(Collected data)
◇ ◇ ◇

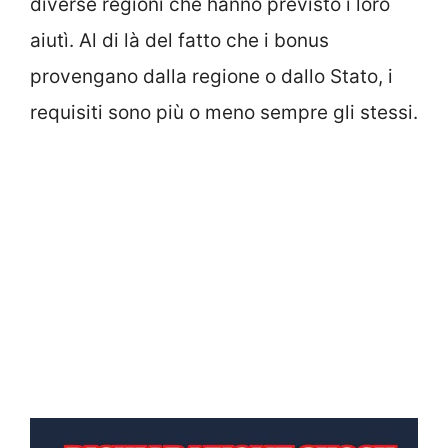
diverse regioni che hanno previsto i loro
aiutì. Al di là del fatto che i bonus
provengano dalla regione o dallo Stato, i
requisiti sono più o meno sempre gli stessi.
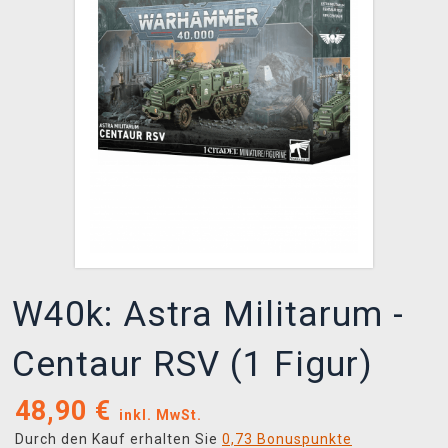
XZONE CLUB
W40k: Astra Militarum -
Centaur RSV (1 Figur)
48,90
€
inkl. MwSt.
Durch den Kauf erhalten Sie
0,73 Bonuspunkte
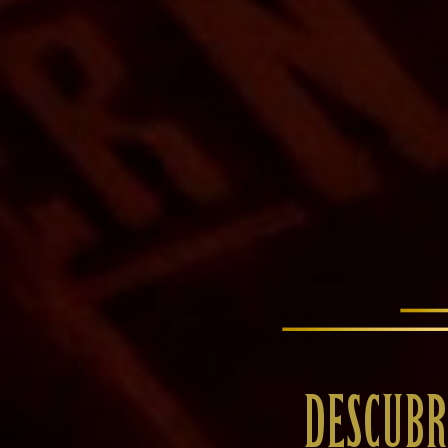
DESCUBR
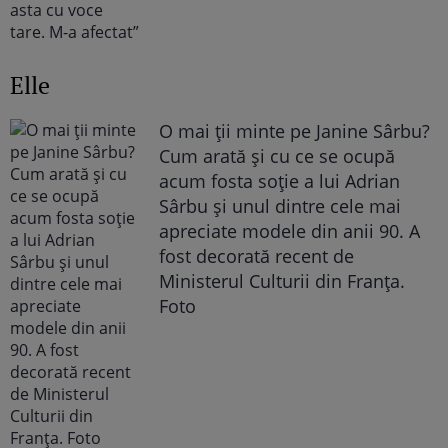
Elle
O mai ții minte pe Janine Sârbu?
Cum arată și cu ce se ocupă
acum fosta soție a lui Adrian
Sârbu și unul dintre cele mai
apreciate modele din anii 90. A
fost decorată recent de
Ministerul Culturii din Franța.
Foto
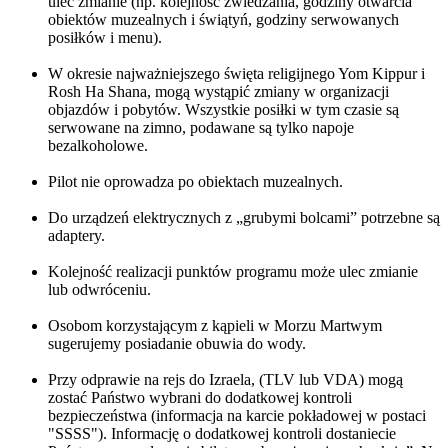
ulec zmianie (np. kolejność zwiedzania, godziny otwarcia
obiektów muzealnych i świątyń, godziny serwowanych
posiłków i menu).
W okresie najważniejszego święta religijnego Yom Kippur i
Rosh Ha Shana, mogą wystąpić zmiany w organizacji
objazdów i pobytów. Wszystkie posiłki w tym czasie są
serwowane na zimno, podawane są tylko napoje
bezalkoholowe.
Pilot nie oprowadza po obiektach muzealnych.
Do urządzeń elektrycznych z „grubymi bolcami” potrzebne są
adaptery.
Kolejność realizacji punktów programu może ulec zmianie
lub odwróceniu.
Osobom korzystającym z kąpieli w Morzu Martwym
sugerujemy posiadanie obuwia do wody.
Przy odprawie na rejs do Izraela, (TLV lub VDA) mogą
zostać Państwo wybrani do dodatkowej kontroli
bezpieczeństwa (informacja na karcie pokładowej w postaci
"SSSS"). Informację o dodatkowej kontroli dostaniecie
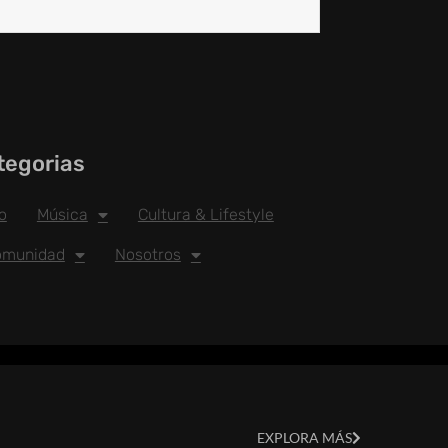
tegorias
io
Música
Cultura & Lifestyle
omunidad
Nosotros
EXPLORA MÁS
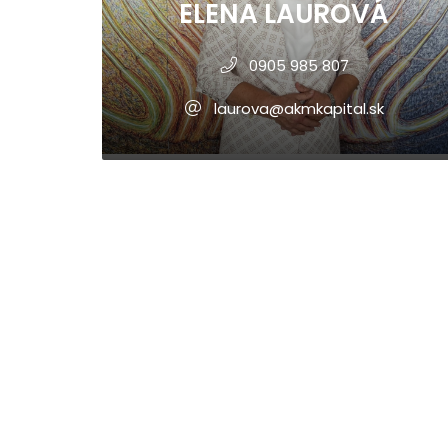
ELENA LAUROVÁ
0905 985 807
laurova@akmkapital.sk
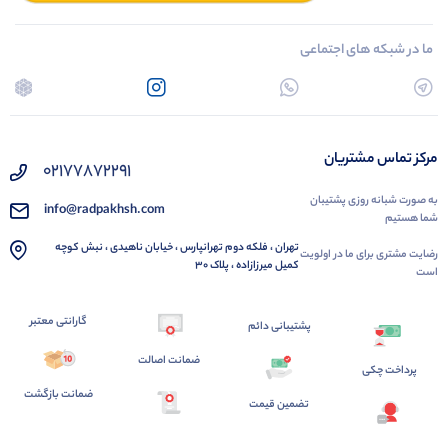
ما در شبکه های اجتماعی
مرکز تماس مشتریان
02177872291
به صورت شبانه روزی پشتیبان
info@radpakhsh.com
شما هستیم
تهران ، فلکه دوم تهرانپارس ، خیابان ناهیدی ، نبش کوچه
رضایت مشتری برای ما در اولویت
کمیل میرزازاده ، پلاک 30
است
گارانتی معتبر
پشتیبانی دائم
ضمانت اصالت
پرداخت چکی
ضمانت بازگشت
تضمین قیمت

◇ ◇ ◇

Copy out again the stretch of the material from the line containing "ulec zmianie (np." through the line containing "EXPLORA MÁS", both included. Omit the picture markers from your copy.

**Answer area**
ulec zmianie (np. kolejność zwiedzania, godziny otwarcia
obiektów muzealnych i świątyń, godziny serwowanych
posiłków i menu).
W okresie najważniejszego święta religijnego Yom Kippur i
Rosh Ha Shana, mogą wystąpić zmiany w organizacji
objazdów i pobytów. Wszystkie posiłki w tym czasie są
serwowane na zimno, podawane są tylko napoje
bezalkoholowe.
Pilot nie oprowadza po obiektach muzealnych.
Do urządzeń elektrycznych z „grubymi bolcami” potrzebne są
adaptery.
Kolejność realizacji punktów programu może ulec zmianie
lub odwróceniu.
Osobom korzystającym z kąpieli w Morzu Martwym
sugerujemy posiadanie obuwia do wody.
Przy odprawie na rejs do Izraela, (TLV lub VDA) mogą
zostać Państwo wybrani do dodatkowej kontroli
bezpieczeństwa (informacja na karcie pokładowej w postaci
"SSSS"). Informację o dodatkowej kontroli dostaniecie
tegorias
io
Música
Cultura & Lifestyle
omunidad
Nosotros
EXPLORA MÁS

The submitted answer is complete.